L’ED suédoise nourrit «de grands espoirs»

En Scanie, l’extrême droite suédoise nourrit «de grands espoirs»

7 SEPTEMBRE 2018 PAR CLÉMENT SOLORGUES, Médapart

Les Démocrates de Suède, le principal parti d’extrême droite du royaume, a le vent en poupe avant les élections législatives, régionales et municipales de dimanche. Reportage dans l’extrême sud du pays, où cette formation issue de la mouvance néonazie est déjà bien implantée.

Hässleholm, Lund, Malmö (Suède), correspondance.- Cheveux en brosse couleur paille, yeux bleus derrière des lunettes à fines montures argentées, Ulf Berggren n’est pas disert ce jour-là. « Avec les médias, on se méfie. Il y a eu de la censure ici et là, de la désinformation aussi », grommelle celui qui dirige le groupe des Démocrates de Suède (SD) à la municipalité de Hässleholm, dans l’extrême sud du pays. Alors, assis à l’intérieur du petit chalet en bois rouge cuivre où il fait campagne sur la grand-place, il semble vouloir en dire le moins possible en cette ultime semaine avant les élections de dimanche prochain.

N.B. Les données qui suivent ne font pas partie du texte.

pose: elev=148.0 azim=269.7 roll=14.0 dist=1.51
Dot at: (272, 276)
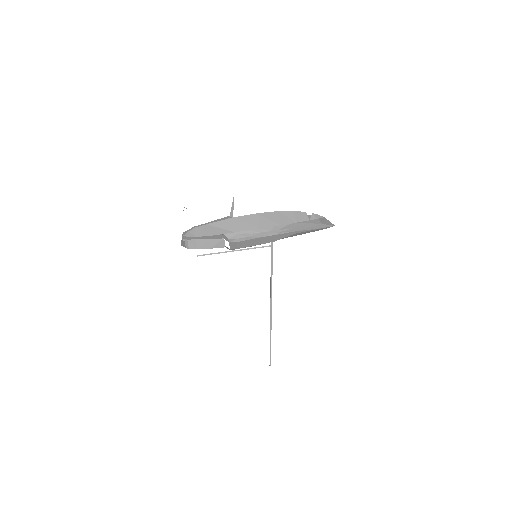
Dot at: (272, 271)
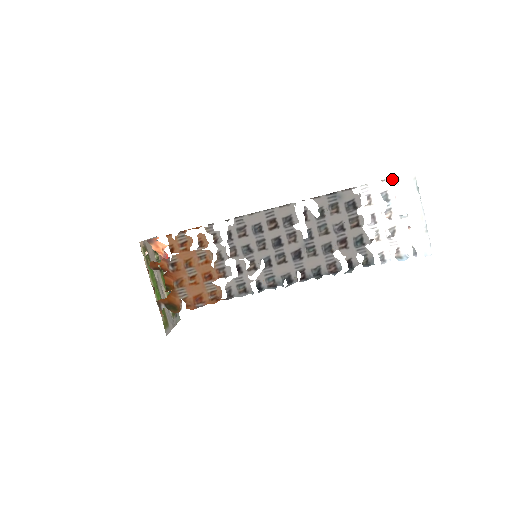
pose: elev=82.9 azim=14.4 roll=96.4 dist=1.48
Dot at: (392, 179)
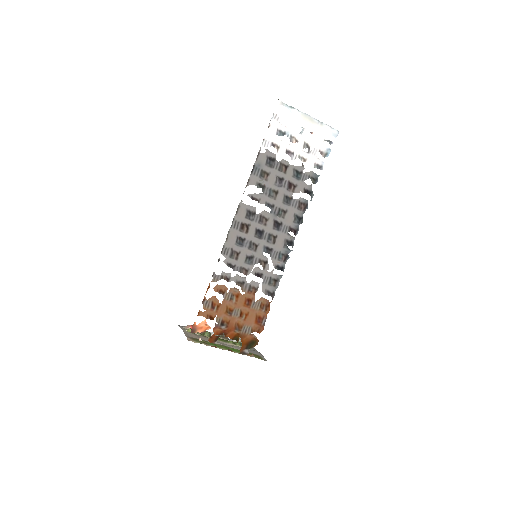
Dot at: (272, 119)
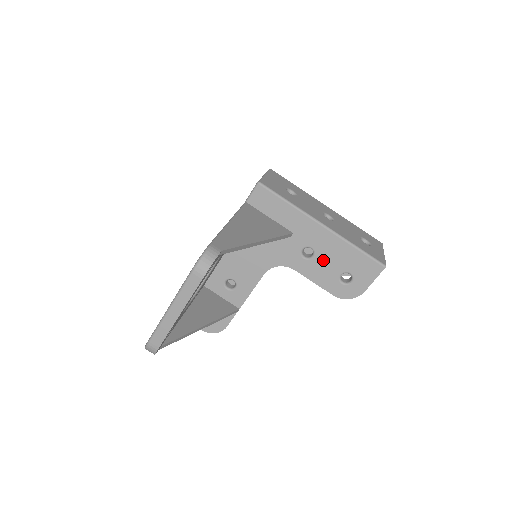
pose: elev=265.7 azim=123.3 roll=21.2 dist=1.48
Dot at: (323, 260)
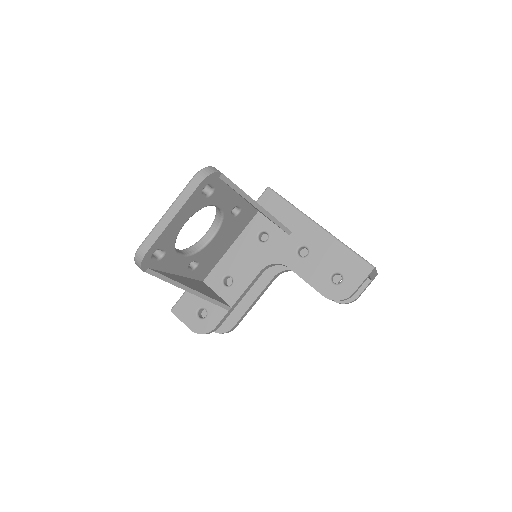
Dot at: (316, 259)
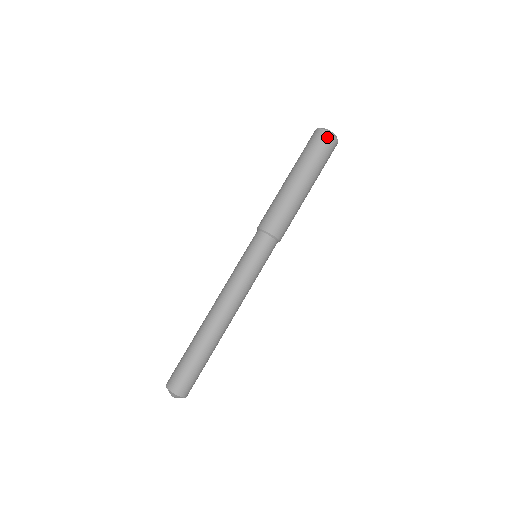
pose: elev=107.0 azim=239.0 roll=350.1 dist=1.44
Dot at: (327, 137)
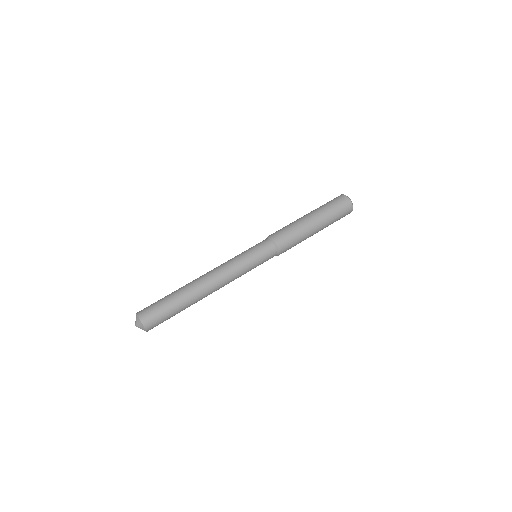
Dot at: (342, 197)
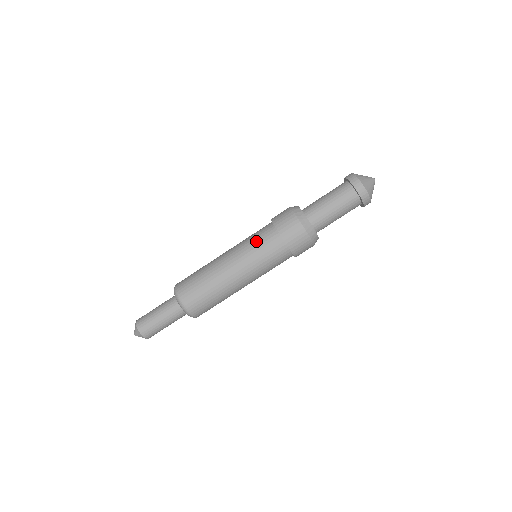
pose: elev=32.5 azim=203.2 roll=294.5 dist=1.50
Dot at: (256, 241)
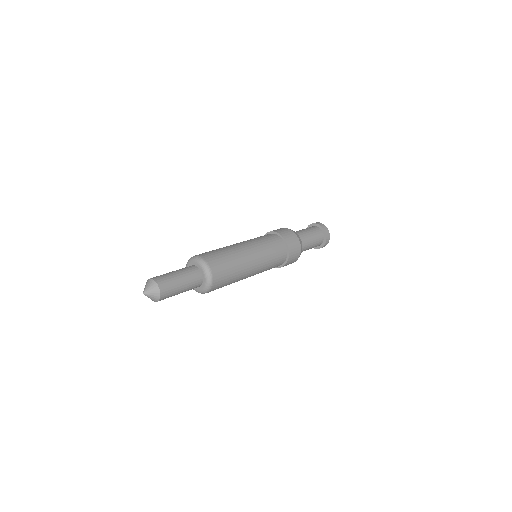
Dot at: (262, 237)
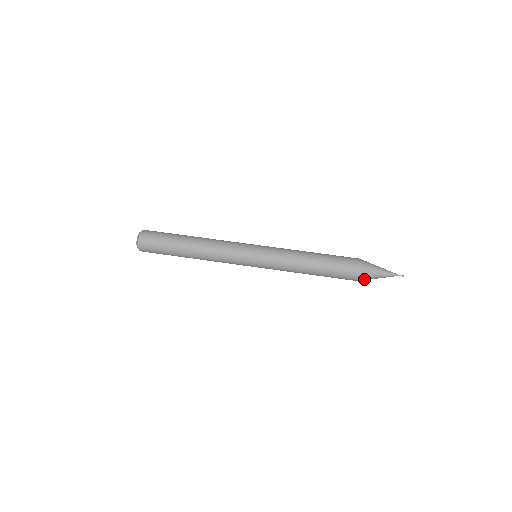
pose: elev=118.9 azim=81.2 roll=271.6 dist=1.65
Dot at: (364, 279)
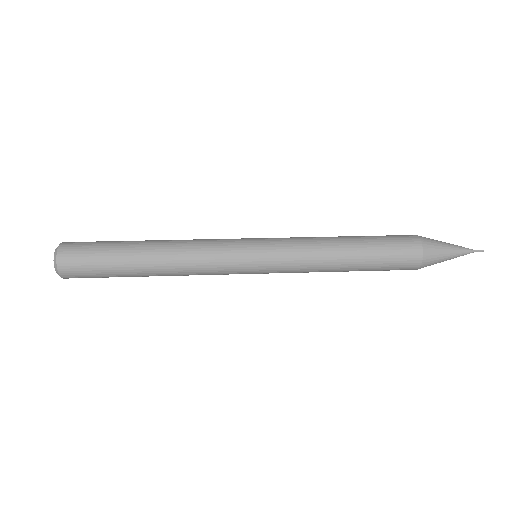
Dot at: (431, 252)
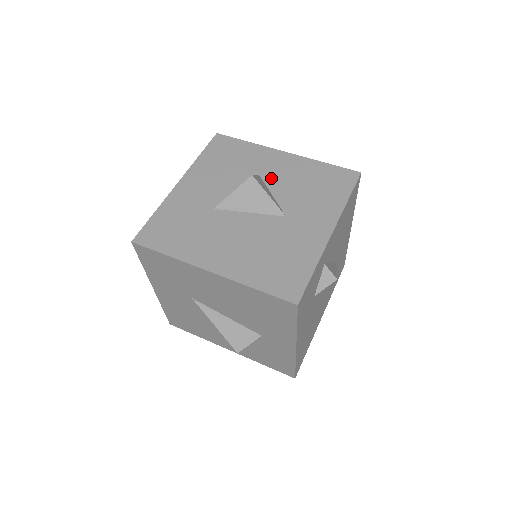
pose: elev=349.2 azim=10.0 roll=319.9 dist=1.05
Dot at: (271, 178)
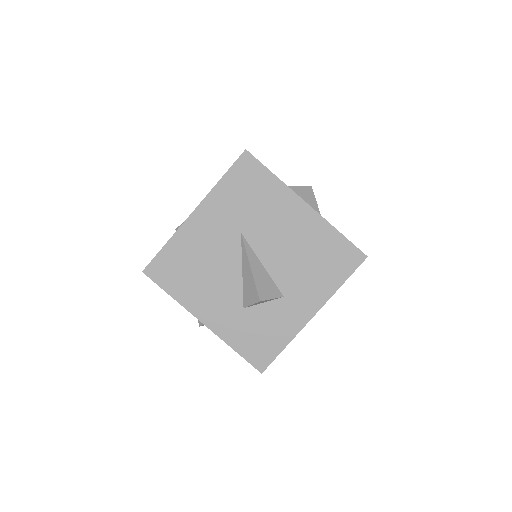
Dot at: occluded
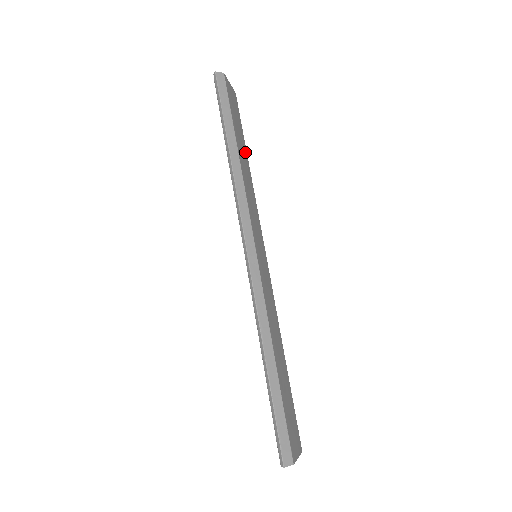
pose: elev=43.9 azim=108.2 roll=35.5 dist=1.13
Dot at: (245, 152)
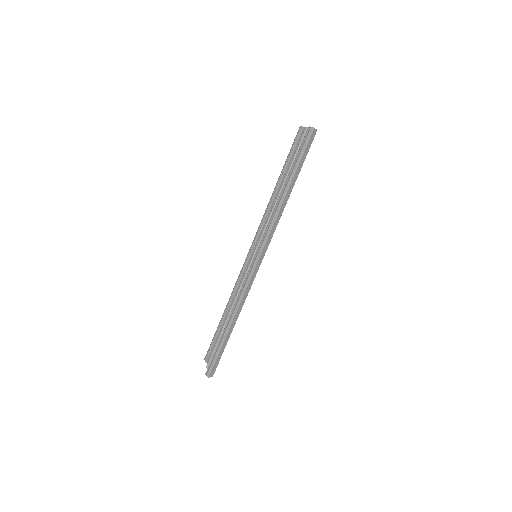
Dot at: occluded
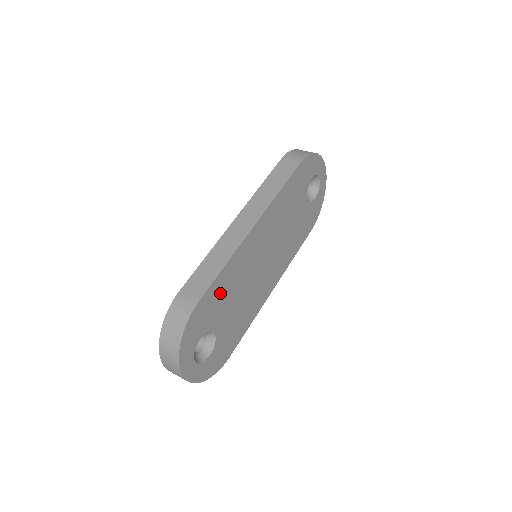
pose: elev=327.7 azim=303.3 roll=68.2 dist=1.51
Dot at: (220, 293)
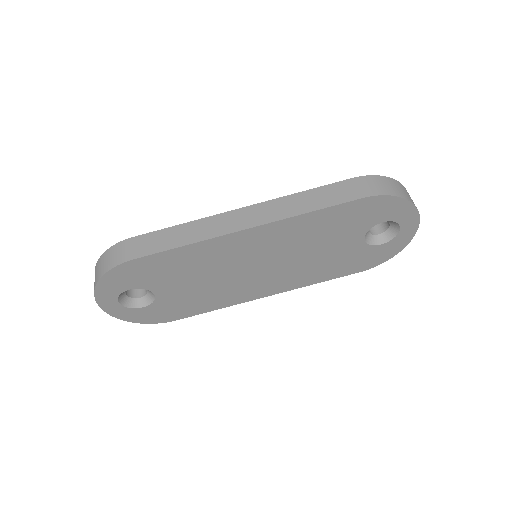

Une triple échéance puisque les électeurs suédois désigneront à la fois députés, conseillers régionaux et municipaux.

 

Ulf Berggren n’est guère causant mais il nourrit « de grands espoirs pour le parti » qu’il a rejoint en 2008. À l’époque, cette formation d’extrême droite ne pesait pas lourd à l’échelle nationale : moins de 3 % des voix. Deux ans plus tard, grâce au mode de scrutin proportionnel, elle a vu ses vingt premiers députés entrer au Parlement. Puis 49 en 2014, sur un total de 349 représentants du peuple : jamais un parti issu de la mouvance nazie n’avait obtenu autant de voix en Suède (12,9 %), pas même dans les années 1930, lorsque l’Allemagne hitlérienne séduisait dans un pays alors traditionnellement germanophile. Surtout en Scanie, d’ailleurs, région plate et agricole où vivent de nos jours les 50 000 habitants de Hässleholm, hameaux avoisinants compris.

Depuis la fondation des SD sur les décombres du groupuscule Garder la Suède suédoise, en 1988, de nombreuses communes de Scanie leur ont régulièrement accordé plus de voix qu’à l’échelle nationale. Une vieille habitude de ne pas faire comme à Stockholm, la capitale perchée à 600 kilomètres au nord-est, teintée de régionalisme. À Hässleholm, il y a quatre ans, le principal parti d’extrême droite du pays avait ainsi recueilli 23 % des voix.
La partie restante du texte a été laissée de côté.